The petitioner did not challenge or question the partner's appearance on his behalf in place of the attorney actually assigned. At no time did he indicate any desire to change his plea. Although the administrative order then governing assignment of counsel provided for substitution of counsel by order of court, and relief from assignment only by order of court, the assigning court in fact ordered no relief and made no substitution.

The partner attended a conference in chambers before petitioner was to be sentenced. There the presiding judge indicated a disposition to sentence petitioner to 2 to 3 years confinement. The attorney made a fifteen minute presentation on behalf of the client stressing the cooperativeness of the petitioner, the time already spent in jail and his family situation. Upon return to open court he made a further brief argument. As a result, a sentence of 18 to 24 months was imposed. The petitioner testified that he expected, at the time of sentence, to receive a prison term, although it was longer than he anticipated.

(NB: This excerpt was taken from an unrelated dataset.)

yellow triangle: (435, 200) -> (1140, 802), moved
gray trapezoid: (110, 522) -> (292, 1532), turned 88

The partner, like original counsel, is an experienced attorney, familiar with criminal matters of this nature. The lower court found that all facts which the sentencing court could consider in favor of the petitioner were fully and adequately presented to the court by qualified counsel, *180 resulting in a revision downward of the sentence originally intended.

The structure of this case is very similar to State v. Jackson, 127 Vt. 237, 246 A.2d 829. There is, first, the failure to comply with the directives of this Court, in this case as laid down in Administrative Order No. 6. Assignment as counsel involves a personal responsibility, and discharge not only requires the consent of the assigning court, but is subject to such terms and conditions as that court may impose. As a matter of orderly operation of the judicial system, compliance with the applicable court rules and administrative orders is essential. In this case, failure to do so has provoked this litigation, and we join with the lower court in disapproving the informality of the substitution of counsel here.

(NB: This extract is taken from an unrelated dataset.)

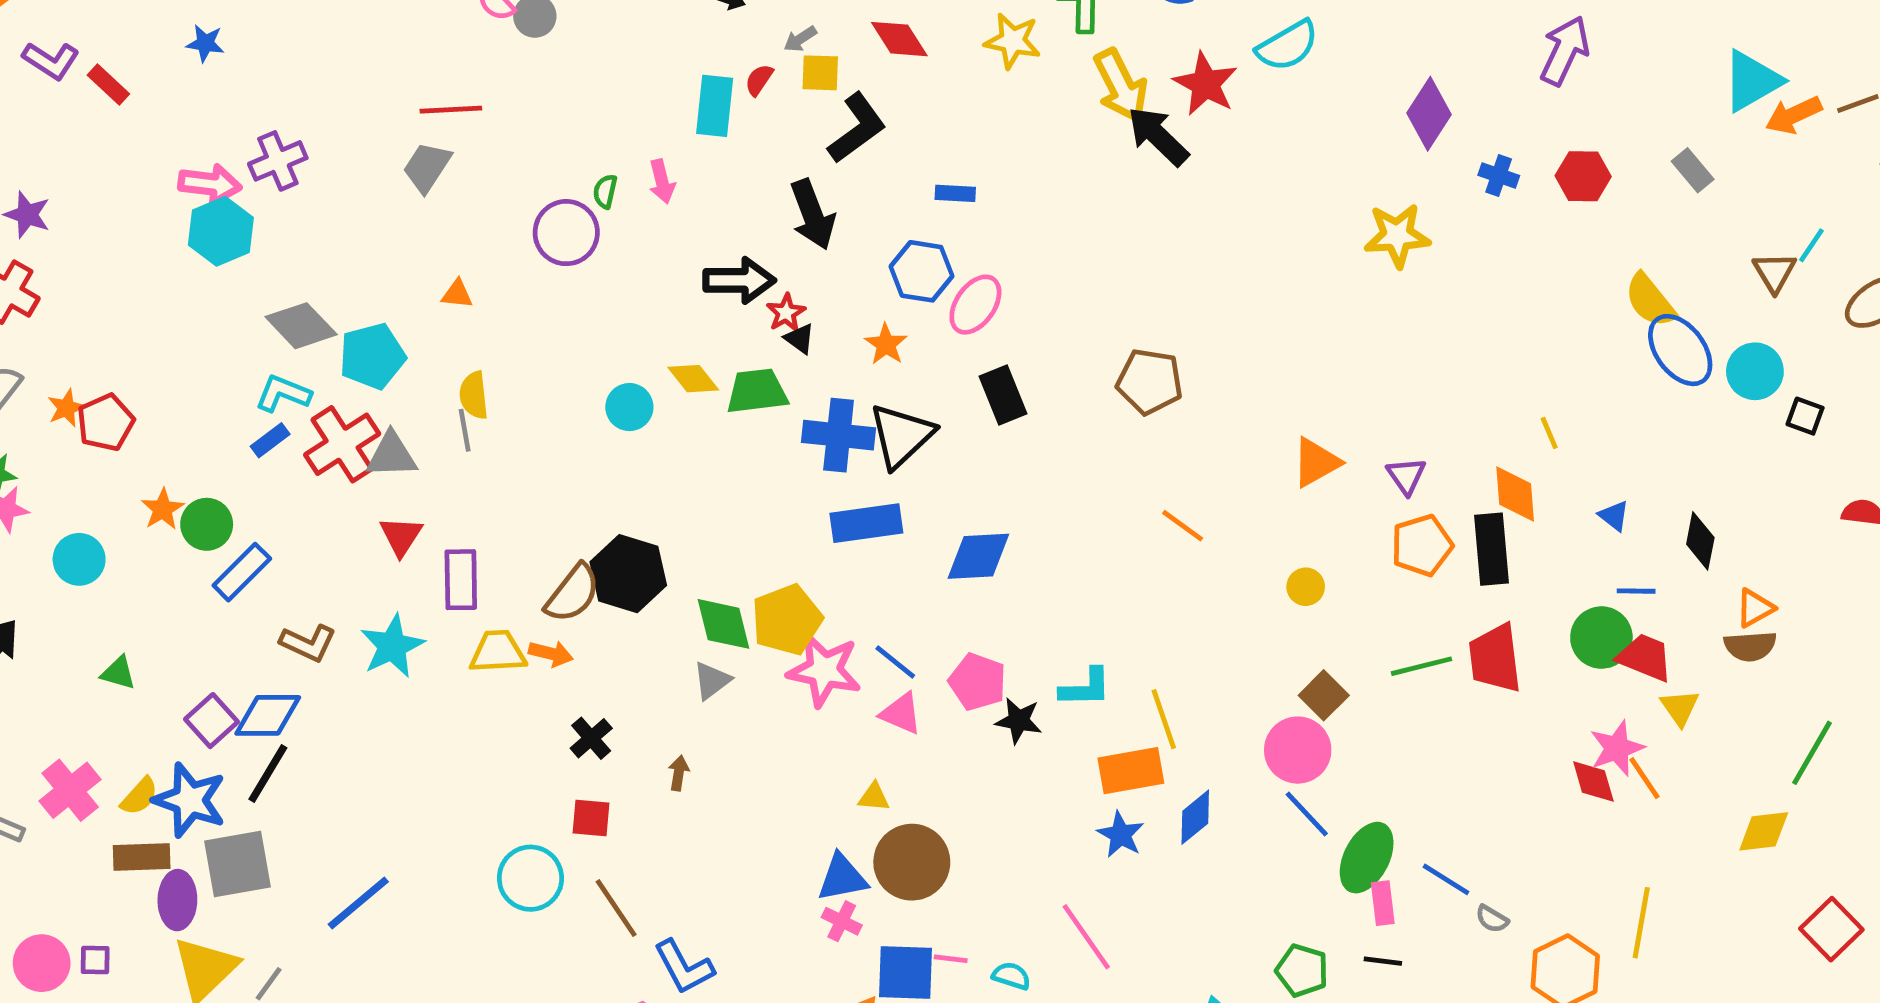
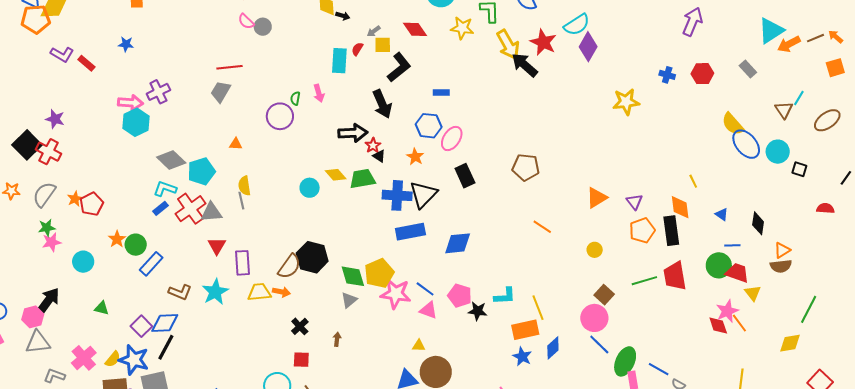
purple diamond: (1429, 114) -> (588, 47), moved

But, secondly, again as in State v. Jackson, supra, 127 Vt. 237, 238, 246 A.2d 829, this disapproval does not necessarily resolve the issue in favor of the petitioner. It is incumbent upon him to show that this substitution of counsel worked, or ought to be presumed to have worked, prejudice to him.

This kind of proceeding is, substantively, a special statutory remedy in the nature of habeas corpus, applicable to those "in custody under sentence of a court." 13 V.S.A. § 7131. It provides for judicial review of challenges to confinement on grounds "that the sentence was imposed in violation of the constitution or laws of the United States, or of the state of Vermont, or that the court was without jurisdiction to impose the sentence, or that the sentence was in excess of the maximum authorized by law, or is otherwise subject to collateral attack * * *."

Thus, as was the case in habeas proceedings, the petitioner is the advancing party and has the burden of proof. In re Shuttle, 125 Vt. 257, 258, 214 A.2d 48. Mere errors or irregularities not reaching the "constitutional dimension" mentioned in In re Newton, 125 Vt. 453, 457, 218 A.2d 394, will not vitiate the conviction, In re Murphy, 125 Vt. 272, 274, 214 A.2d 317, but may give rise to appropriate corrective action, if required. 13 V.S.A. § 7133.

In this case, the conclusion of the lower court that the petitioner has shown no prejudice on account of the irregular substitution of counsel is fully borne out by the record. Relief was properly denied.

The judgment dismissing the petition is affirmed.